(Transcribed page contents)
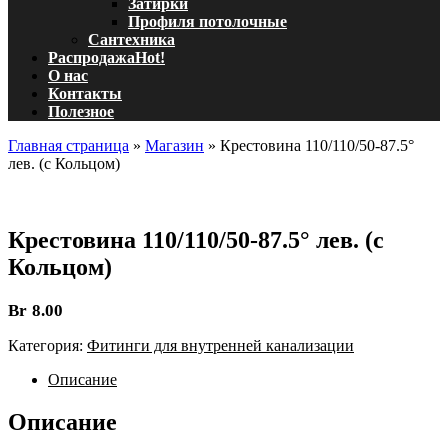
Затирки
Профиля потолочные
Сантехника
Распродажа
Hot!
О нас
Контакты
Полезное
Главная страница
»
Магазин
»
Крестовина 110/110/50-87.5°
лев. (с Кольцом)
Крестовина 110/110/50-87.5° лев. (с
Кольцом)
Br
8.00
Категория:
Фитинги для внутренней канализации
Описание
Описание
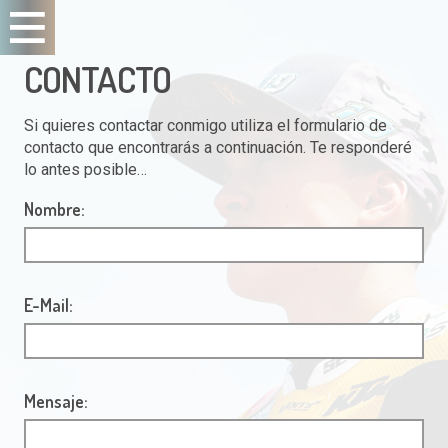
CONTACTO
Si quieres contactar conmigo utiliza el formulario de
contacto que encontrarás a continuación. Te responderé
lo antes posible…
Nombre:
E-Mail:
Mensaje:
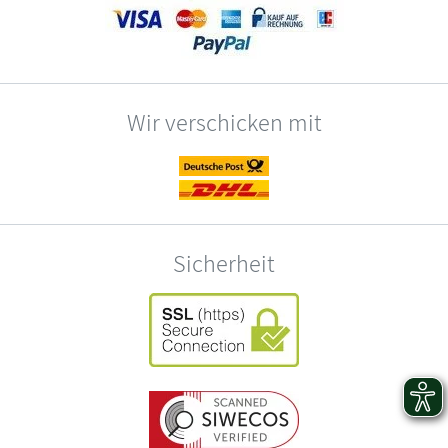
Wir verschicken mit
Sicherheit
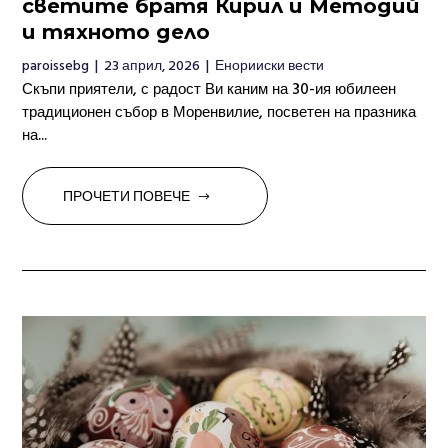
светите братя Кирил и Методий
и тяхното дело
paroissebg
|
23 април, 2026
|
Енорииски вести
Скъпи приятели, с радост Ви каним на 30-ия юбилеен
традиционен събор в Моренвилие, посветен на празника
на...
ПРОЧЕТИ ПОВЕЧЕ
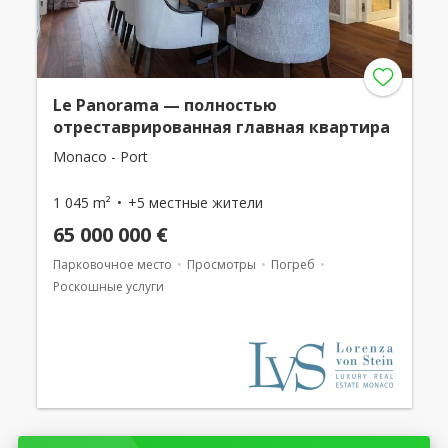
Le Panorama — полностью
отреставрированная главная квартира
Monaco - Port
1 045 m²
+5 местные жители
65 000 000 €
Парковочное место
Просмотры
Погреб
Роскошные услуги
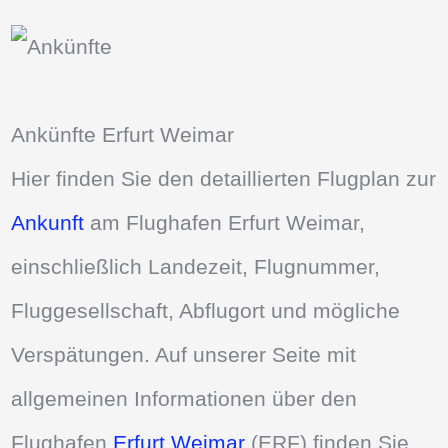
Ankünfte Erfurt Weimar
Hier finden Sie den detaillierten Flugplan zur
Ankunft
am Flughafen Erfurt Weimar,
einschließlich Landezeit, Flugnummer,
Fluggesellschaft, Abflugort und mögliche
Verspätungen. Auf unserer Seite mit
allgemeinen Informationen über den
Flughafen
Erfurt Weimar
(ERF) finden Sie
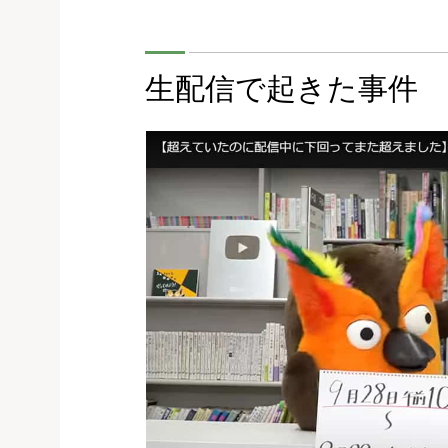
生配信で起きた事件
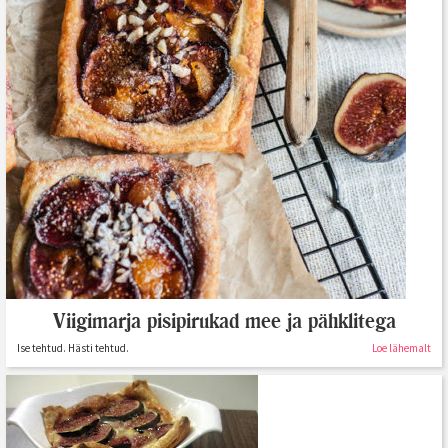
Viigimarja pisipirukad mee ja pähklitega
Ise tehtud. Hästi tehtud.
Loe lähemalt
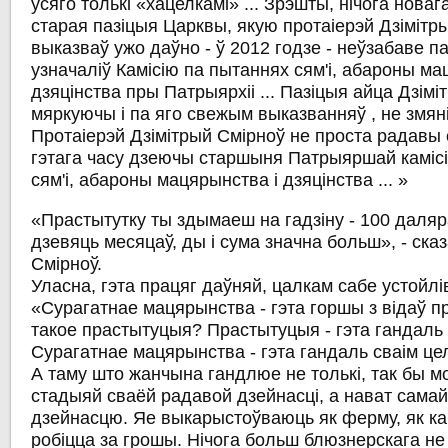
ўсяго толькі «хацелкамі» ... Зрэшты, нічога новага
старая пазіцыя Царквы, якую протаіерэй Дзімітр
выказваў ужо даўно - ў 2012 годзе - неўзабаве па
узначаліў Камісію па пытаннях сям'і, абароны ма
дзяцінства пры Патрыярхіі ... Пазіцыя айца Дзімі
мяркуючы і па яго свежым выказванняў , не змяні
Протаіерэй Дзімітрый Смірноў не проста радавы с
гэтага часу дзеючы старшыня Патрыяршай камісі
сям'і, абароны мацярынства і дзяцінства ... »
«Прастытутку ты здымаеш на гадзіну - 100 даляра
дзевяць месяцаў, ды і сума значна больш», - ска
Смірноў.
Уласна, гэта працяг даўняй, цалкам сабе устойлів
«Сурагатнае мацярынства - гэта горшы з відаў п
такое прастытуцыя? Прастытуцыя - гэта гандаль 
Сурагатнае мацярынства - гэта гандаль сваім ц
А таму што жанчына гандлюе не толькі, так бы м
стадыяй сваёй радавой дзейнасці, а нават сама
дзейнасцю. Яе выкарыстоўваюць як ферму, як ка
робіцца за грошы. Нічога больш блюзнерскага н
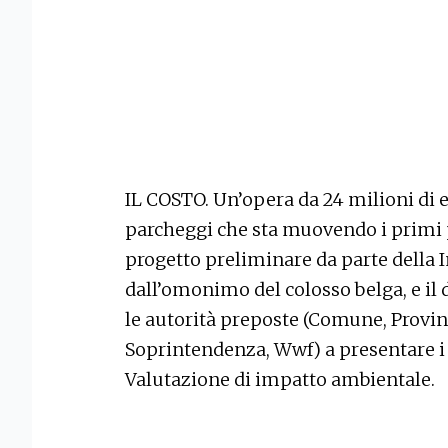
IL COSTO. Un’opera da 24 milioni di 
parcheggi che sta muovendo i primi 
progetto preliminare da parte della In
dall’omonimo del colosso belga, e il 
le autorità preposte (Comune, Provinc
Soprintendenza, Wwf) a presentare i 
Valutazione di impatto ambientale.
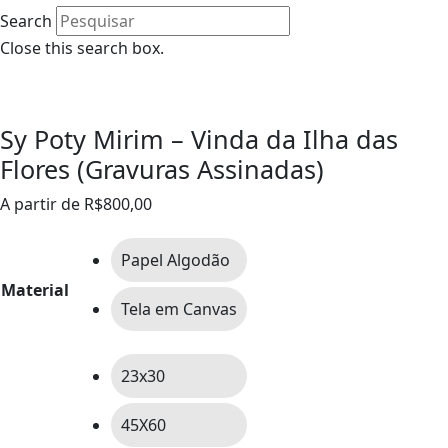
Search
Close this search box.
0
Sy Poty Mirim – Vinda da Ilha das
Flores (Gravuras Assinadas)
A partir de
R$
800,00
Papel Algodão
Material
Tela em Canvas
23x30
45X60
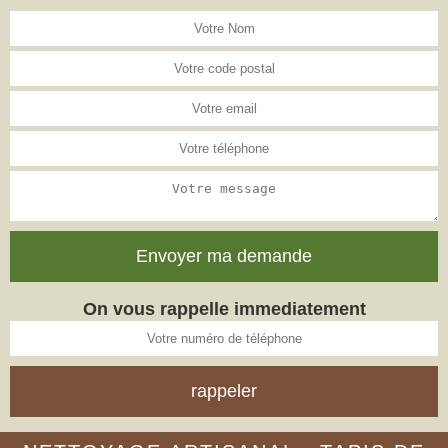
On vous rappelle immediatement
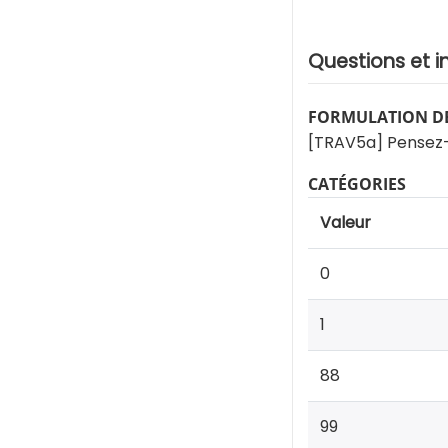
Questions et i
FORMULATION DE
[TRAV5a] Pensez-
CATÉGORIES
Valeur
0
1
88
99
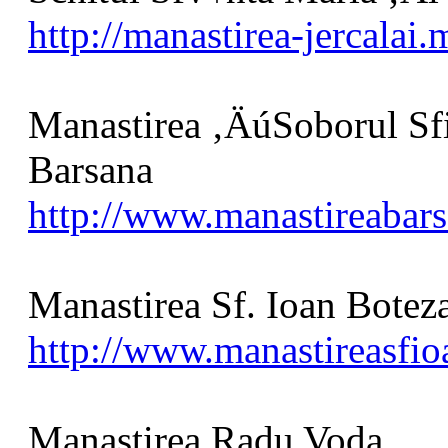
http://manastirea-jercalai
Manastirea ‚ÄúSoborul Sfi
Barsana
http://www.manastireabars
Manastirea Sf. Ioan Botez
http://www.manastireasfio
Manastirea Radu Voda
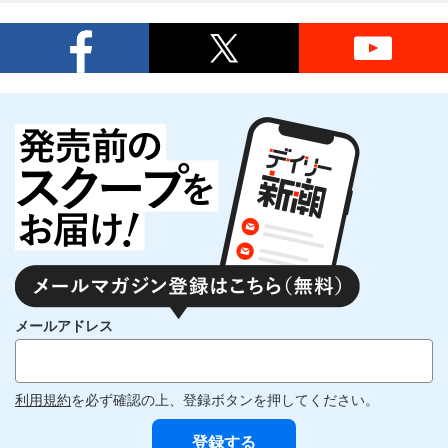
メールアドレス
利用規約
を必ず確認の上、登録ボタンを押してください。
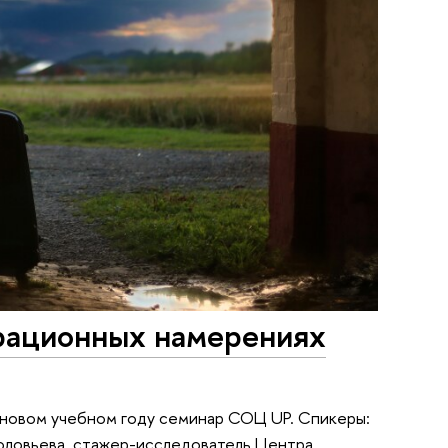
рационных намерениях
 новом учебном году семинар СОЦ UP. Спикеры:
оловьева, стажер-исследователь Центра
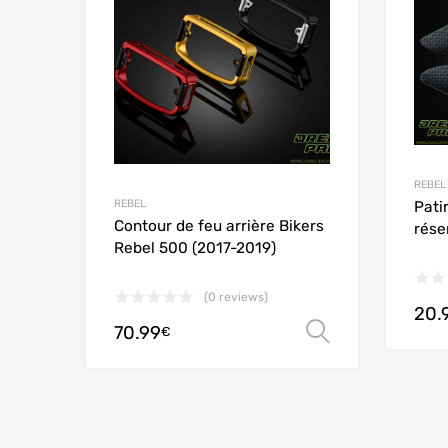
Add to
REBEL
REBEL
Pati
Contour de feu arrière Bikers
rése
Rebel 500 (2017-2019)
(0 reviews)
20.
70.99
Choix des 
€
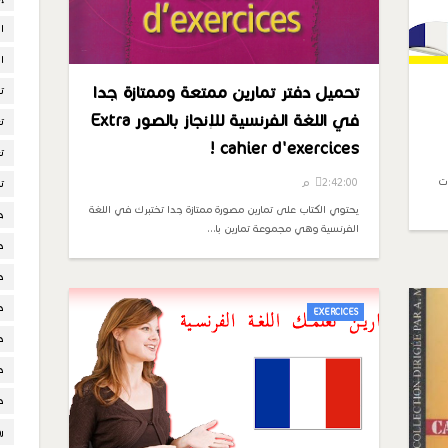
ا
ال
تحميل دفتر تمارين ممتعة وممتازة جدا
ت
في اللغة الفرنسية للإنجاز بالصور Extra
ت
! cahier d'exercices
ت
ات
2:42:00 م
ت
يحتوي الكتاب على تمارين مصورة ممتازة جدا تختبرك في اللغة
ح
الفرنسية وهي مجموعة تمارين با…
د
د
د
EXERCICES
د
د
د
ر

What this task involves
Search the data for the word "http" and report how many lines include it, with the number alone.

Exercise output
3